In queste beghe, qualche volta si è perso di vista il fatto che il tema del contendere fosse in ogni caso un'illusione. La fotografia, infatti, è la trasposizione bidimensionale della realtà. Se sulla carta o sul monitor vediamo la "profondità" è perché ci sono dei parametri ottici che ingannano il nostro apparato percettivo.
Talvolta, questi parametri riguardano caratteristiche proprie dell'ottica (una spiccata curvatura di campo, per esempio). Qualche volta hanno a che fare con il senso di "matericità", ed è forse l'elemento che più ha distinto fin da principio il digitale dall'analogico, lì dove però la matericità, talvolta, è stata confusa con la "sporcizia" di scansioni approssimative.
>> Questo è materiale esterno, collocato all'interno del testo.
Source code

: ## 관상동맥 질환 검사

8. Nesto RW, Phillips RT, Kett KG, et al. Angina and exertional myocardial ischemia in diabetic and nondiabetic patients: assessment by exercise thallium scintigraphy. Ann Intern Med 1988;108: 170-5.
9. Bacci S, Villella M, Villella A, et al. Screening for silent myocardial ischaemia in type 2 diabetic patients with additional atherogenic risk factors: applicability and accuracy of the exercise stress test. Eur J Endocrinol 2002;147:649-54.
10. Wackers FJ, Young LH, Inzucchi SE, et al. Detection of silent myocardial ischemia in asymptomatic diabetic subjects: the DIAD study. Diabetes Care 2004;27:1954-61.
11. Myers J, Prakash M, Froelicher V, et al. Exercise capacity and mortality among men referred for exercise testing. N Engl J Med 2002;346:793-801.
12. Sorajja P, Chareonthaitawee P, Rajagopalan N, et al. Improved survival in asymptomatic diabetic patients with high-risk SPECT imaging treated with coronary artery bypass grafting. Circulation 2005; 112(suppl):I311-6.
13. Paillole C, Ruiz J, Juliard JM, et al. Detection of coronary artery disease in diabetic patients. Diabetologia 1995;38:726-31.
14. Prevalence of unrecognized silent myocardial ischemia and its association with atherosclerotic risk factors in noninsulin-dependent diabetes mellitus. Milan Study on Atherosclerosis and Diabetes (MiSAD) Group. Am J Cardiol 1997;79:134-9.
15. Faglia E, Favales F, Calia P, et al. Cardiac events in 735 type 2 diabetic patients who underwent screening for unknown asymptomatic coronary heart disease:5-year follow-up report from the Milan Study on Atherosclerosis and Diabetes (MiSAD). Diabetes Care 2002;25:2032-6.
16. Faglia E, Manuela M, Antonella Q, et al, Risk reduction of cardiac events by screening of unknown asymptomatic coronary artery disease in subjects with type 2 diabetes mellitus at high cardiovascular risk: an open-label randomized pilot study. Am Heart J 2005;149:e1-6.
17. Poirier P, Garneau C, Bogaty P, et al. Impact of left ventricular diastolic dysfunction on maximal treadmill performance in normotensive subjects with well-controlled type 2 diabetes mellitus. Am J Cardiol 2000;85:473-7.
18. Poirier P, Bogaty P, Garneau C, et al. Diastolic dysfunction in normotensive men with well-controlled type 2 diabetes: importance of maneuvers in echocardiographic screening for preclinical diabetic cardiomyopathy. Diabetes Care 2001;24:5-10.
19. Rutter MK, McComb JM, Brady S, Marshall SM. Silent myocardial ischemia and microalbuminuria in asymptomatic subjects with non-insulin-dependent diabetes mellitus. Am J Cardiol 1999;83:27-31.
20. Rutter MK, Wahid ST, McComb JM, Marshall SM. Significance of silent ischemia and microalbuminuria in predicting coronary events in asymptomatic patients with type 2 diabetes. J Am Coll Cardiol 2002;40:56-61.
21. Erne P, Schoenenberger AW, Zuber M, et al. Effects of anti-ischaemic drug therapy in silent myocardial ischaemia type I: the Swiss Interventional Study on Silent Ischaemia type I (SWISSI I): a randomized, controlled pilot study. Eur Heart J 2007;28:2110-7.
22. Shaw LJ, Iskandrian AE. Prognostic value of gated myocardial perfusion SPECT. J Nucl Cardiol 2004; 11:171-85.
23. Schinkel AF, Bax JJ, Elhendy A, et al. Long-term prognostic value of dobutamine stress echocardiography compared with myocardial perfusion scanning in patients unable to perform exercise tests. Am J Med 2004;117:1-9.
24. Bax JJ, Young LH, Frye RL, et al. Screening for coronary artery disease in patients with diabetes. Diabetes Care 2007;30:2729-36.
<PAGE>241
Ma, in assoluto, i parametri che supportano maggiormente l'illusione di tridimensionalità sono altri: la luce, il trattamento, la distanza di messa a fuoco, il diaframma.
Poi, solo poi, entrano in gioco le proprietà taumaturgiche del brand o del supporto. Molto importanti queste, invece, nel determinare miraggi e suggestioni...
Queste due fotine sono entrambe digitali, scattate per di più con uno zoomino nipponico. A me sembra che le "braccia" (per citare Riccardo) ci siano entrambe.
Siamo qui per discuterne, sperando di mantenerci "alti", magari anche proponendo altri esempi.